**PROVIDED DATA:**
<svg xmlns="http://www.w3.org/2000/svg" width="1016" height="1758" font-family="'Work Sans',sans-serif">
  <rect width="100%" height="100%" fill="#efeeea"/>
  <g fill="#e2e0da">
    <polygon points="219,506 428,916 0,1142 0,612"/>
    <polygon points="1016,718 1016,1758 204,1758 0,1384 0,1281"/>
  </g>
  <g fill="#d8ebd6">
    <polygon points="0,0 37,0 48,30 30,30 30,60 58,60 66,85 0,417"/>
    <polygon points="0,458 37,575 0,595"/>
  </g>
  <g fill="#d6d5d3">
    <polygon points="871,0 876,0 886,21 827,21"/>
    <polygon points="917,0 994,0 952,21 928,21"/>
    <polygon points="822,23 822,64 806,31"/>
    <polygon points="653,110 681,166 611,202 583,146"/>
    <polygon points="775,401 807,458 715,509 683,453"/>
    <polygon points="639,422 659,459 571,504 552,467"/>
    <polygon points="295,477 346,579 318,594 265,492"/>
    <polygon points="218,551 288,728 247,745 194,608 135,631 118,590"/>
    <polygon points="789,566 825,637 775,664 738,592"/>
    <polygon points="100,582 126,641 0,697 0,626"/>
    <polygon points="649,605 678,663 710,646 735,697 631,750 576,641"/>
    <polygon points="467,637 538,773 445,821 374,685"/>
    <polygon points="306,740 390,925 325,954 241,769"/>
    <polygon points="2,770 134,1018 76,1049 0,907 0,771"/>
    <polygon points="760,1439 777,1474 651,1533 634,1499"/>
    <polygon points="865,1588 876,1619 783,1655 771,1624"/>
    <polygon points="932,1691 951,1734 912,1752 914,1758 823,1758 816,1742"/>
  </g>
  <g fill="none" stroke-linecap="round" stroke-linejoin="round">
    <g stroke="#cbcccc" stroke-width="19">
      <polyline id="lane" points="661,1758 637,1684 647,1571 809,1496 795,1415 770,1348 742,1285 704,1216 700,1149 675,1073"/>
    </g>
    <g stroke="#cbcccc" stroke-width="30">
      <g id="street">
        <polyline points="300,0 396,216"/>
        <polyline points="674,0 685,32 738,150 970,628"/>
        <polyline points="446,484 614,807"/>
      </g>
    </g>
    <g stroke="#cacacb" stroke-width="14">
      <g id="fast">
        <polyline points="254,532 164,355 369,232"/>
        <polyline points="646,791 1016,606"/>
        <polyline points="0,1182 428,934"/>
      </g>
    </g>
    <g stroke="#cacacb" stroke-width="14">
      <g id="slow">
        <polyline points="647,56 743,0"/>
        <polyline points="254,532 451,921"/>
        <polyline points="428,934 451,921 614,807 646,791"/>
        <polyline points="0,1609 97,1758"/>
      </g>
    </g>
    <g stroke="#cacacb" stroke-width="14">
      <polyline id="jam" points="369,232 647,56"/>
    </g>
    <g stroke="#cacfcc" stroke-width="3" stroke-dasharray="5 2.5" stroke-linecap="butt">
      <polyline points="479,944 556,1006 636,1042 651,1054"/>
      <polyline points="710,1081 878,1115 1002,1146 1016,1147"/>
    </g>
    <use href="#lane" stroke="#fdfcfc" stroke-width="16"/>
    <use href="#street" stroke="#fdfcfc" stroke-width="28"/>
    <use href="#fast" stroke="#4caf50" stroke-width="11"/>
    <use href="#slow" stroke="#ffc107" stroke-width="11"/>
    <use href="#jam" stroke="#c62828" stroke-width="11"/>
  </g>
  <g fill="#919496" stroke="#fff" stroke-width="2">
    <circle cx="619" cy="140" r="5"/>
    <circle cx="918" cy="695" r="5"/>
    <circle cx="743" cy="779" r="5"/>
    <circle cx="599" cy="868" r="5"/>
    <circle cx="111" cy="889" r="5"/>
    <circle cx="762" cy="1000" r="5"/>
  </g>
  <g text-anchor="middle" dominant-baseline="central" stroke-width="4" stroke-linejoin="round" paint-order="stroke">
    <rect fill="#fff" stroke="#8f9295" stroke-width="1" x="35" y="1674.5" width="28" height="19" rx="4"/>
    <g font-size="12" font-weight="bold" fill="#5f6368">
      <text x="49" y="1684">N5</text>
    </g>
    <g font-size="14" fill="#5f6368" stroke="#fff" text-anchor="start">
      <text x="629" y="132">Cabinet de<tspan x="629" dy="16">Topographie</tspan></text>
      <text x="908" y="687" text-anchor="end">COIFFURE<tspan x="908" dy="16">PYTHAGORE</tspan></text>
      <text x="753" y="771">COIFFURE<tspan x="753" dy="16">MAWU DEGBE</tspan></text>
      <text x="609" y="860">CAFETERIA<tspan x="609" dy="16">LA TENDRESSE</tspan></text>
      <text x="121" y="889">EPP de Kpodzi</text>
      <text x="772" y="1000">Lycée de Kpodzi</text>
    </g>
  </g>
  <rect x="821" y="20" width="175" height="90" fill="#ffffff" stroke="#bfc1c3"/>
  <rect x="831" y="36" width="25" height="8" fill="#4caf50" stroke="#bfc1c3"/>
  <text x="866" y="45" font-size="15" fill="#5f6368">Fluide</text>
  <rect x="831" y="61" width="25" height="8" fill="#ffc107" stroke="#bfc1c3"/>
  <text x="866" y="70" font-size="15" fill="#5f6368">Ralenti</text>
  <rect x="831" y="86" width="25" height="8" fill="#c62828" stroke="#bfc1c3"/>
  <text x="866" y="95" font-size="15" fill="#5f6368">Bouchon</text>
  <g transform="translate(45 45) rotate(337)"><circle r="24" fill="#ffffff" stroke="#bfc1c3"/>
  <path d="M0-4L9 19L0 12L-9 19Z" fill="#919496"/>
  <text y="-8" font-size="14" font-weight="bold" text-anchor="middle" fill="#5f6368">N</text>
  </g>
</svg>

**YOUR GOAL:**
Count the lines holding the word "linejoin" in this material. Reply with the number and nothing else.

**EXERCISE SOLUTION:**
2